--- BEGIN ---

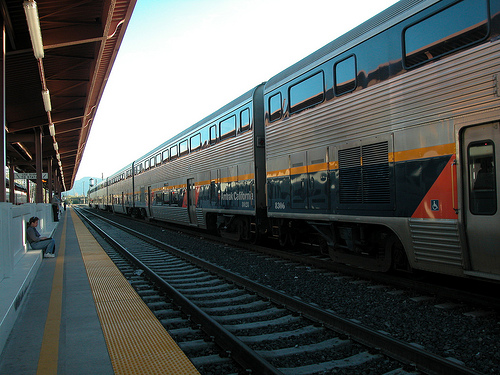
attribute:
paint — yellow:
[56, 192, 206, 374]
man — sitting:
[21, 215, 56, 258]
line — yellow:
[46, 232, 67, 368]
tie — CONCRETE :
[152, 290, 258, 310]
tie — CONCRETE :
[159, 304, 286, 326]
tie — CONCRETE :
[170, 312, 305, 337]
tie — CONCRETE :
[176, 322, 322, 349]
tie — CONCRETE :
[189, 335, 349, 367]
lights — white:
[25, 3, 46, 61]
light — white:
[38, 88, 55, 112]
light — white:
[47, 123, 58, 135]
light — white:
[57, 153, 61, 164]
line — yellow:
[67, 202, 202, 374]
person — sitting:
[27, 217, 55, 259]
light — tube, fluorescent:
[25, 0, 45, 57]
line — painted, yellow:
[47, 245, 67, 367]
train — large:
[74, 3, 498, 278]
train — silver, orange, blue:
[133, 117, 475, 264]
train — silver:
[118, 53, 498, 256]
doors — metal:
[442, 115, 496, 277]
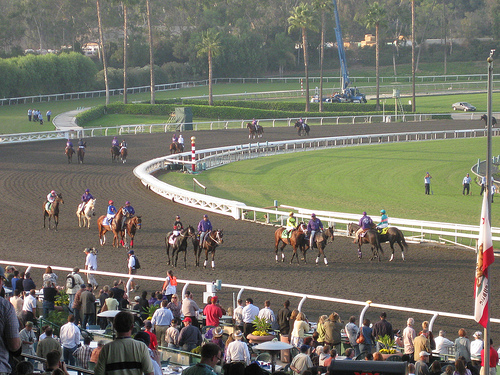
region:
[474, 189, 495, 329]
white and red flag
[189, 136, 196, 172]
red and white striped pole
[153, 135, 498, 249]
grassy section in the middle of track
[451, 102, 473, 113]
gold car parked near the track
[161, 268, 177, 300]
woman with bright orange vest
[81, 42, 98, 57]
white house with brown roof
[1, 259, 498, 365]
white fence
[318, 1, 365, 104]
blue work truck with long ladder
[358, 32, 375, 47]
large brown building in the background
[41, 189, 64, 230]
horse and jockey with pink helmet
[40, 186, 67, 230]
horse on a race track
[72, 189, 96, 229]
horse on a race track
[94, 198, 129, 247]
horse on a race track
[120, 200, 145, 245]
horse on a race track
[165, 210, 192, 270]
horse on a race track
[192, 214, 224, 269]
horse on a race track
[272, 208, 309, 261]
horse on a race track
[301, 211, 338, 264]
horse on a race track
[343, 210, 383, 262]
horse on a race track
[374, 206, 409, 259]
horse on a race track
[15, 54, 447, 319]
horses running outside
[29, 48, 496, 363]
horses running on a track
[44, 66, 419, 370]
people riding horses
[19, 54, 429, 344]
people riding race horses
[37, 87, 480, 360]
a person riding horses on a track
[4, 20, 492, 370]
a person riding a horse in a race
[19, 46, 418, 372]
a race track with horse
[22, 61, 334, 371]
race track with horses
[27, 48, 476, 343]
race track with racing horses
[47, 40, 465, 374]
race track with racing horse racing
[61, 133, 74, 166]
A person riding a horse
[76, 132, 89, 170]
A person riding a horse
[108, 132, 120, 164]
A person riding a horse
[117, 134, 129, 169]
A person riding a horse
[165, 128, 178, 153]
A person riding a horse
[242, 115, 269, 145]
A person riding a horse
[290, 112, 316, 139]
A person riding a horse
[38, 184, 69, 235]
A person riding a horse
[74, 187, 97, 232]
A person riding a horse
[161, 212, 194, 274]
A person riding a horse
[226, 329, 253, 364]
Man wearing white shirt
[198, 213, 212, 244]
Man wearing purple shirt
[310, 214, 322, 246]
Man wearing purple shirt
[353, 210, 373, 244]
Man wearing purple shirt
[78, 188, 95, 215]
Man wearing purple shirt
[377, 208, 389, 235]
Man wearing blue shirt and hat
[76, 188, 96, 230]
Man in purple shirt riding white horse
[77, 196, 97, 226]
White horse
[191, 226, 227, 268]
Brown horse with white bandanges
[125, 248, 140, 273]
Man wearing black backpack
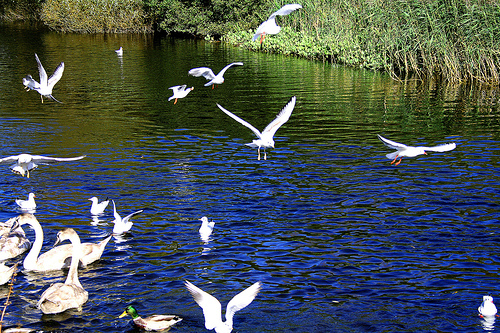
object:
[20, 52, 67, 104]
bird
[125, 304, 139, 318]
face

--- END ---
--- BEGIN ---

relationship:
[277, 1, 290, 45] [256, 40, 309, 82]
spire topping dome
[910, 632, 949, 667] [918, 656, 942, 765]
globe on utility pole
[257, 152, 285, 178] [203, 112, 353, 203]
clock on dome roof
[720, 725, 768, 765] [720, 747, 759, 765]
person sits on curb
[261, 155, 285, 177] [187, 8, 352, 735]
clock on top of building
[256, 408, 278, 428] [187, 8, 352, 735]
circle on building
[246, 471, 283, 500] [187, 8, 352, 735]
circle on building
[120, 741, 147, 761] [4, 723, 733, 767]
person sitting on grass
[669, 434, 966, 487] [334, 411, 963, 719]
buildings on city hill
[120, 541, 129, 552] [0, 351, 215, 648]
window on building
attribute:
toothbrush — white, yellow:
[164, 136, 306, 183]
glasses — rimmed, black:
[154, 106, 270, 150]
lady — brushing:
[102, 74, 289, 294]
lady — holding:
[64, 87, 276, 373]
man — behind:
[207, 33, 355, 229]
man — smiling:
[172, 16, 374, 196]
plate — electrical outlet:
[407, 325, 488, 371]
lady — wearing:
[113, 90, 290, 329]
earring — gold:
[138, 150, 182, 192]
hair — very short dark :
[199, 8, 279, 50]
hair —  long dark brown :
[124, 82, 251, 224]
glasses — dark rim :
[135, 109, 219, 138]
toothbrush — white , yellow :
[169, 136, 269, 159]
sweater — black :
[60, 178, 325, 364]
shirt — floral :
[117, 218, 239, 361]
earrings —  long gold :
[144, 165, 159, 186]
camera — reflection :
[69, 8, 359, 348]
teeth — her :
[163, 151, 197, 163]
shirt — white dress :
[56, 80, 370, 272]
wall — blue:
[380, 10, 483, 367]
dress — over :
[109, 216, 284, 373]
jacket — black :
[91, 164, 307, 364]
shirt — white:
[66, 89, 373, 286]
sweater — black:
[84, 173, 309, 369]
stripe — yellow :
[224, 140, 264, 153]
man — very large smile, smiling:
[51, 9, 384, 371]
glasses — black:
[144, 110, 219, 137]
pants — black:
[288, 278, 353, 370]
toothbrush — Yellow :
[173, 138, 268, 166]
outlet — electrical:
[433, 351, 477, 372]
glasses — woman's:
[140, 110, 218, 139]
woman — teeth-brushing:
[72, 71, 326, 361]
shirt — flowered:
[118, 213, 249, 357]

--- END ---

* What the exercise asks:
Return each line from the entries above that contains the word "electrical".

* Result for this task:
plate — electrical outlet:
outlet — electrical:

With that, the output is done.